Lowest-hanging fruit could cost us the most

At a time of economic crisis, just like the one we are in right now, it’s easy for short-term decisions to be taken that have the potential to have dangerous long-term repercussions.

Lowest-hanging fruit could cost us the most

On the one hand, geologists’ estimates that there are gas deposits in the area centred on Co Leitrim totalling 9.4 trillion cubic metres (worth north of €120bn) is good news for the Government.

One of the companies, Tamboran, has suggested that there is a 75% chance of successful extraction.

On the other hand, the Government realises that extracting this gas from the ground has the potential to pollute the area for generations to come as well as the potential to cause ill health and premature deaths. It finds itself between a rock and a very hard place.

The Government’s take from extracting the gas from the ground would help enormously to lessen the impact of the recession and provide much-needed jobs. However, doing so could render the land fallow for a very long time, as well as create human and animal health problems.

Does the Government solve today’s problems firstly and let tomorrow take care of itself? Or does it say that the environmental cost of extracting the gas using a method called hydraulic fracturing — more commonly called fracking — is a step too far?

Some of us will have seen the documentary Gasland, made by Josh Fox in the US in 2008 and 2009, following an offer from a gas exploration company to lease his family’s land. He looked for information about gas drilling in similar areas to his own, and his initial findings prompted him to spend almost 18 months looking to see how communities had been affected by the process over the previous decade.

Whilst some authorities have taken issue with the findings expressed in the documentary, Fox is no Michael Moore and if he has an ulterior agenda, it is not clear to the viewer.

However, it is clear there is a problem associated with the methodology.

In simple terms, fracking involves injecting fluids under pressure into the ground which will crack the oil-bearing shale and allow for easier extraction.

While the fluids are primarily water, they include chemical additives which amount to 2% of the total weight. Some of the chemicals used are known carcinogens. Some are toxic, and some are neurotoxins.
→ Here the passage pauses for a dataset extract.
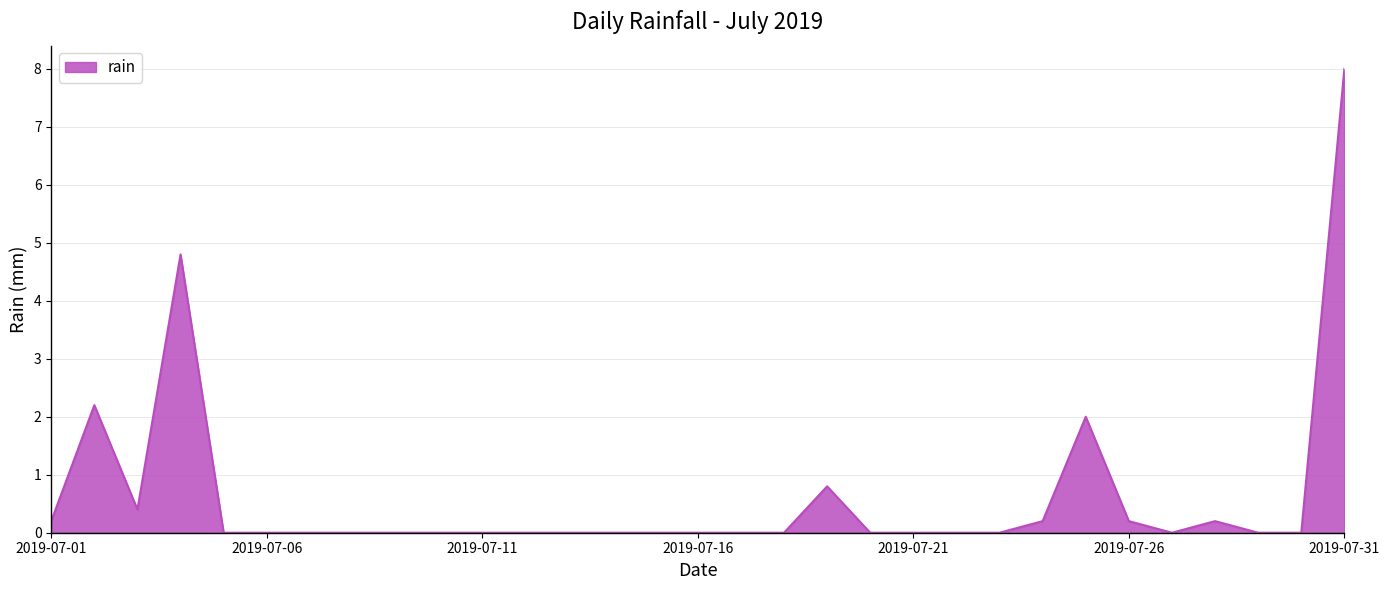

What is the greatest value displayed?

8.0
Therein lays the rub. The gas/oil companies would have us believe that you can pump in huge volumes of water and chemicals into the ground without affecting ground water quality and without affecting anything that might grow in the ground, or indeed eat from the ground. Common sense tells us otherwise.
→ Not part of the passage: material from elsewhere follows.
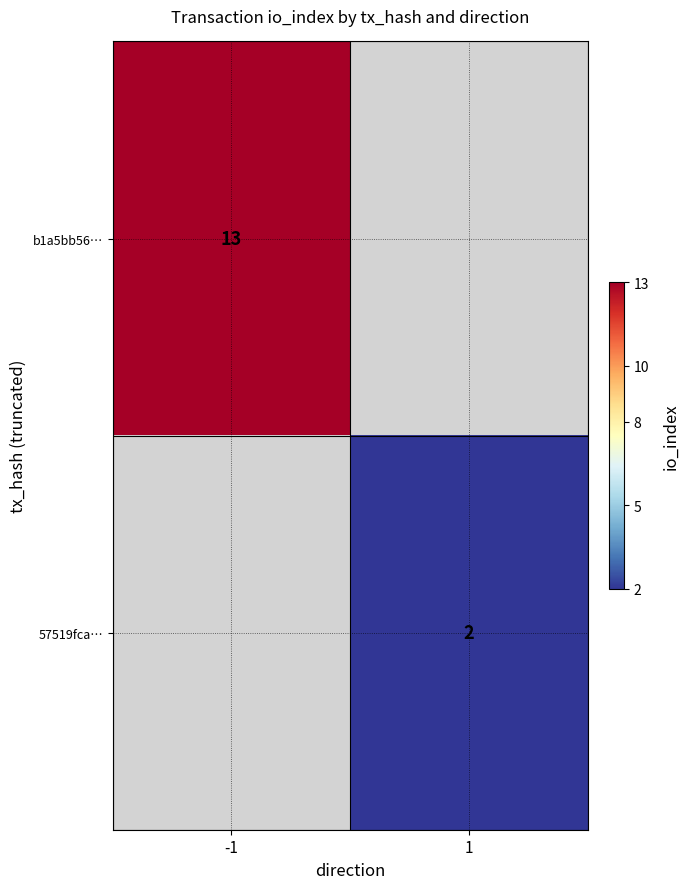

Which category has the highest value across all series?

-1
The gas/oil companies claim to have undertaken tests that prove their point — that there is no proven link between the noted affects on the ground, on the environment and on people.

In taking a view on this issue and deciding what we in Ireland should do, we only have to ask ourselves one question: If everything is hunky dory about fracking, why did US president George Bush and vice-president Dick Cheney lobby successfully to have fracking exempted from the Safe Drinking Water Act? What did they fear might affect their friends in Haliburton?
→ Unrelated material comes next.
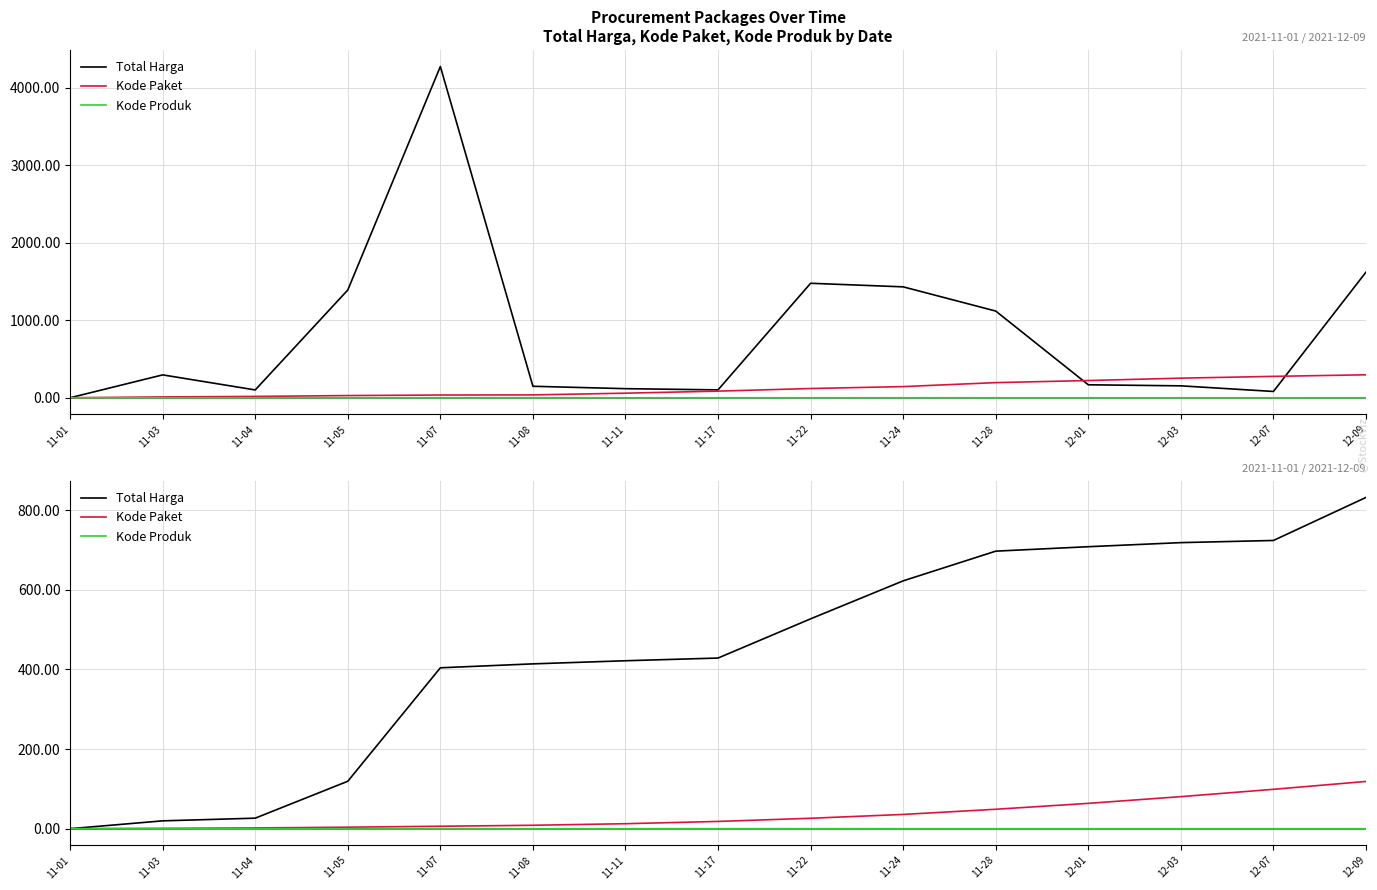

What is the difference between the second highest and minimum values in the Total Harga series?

723.6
The real decider has to be the reported comment from Tamboran CEO Richard Moorman in 2011, who said that many of the problems caused by fracking in the US were the result of sloppy practice and loose regulation. Now where did we hear that before?

We must ask ourselves, has anything really changed? In addition, Fine Gael has a stated policy in protecting the quality of our ground water, hence the septic tank debate. Let’s see if they really mean it or is money more important.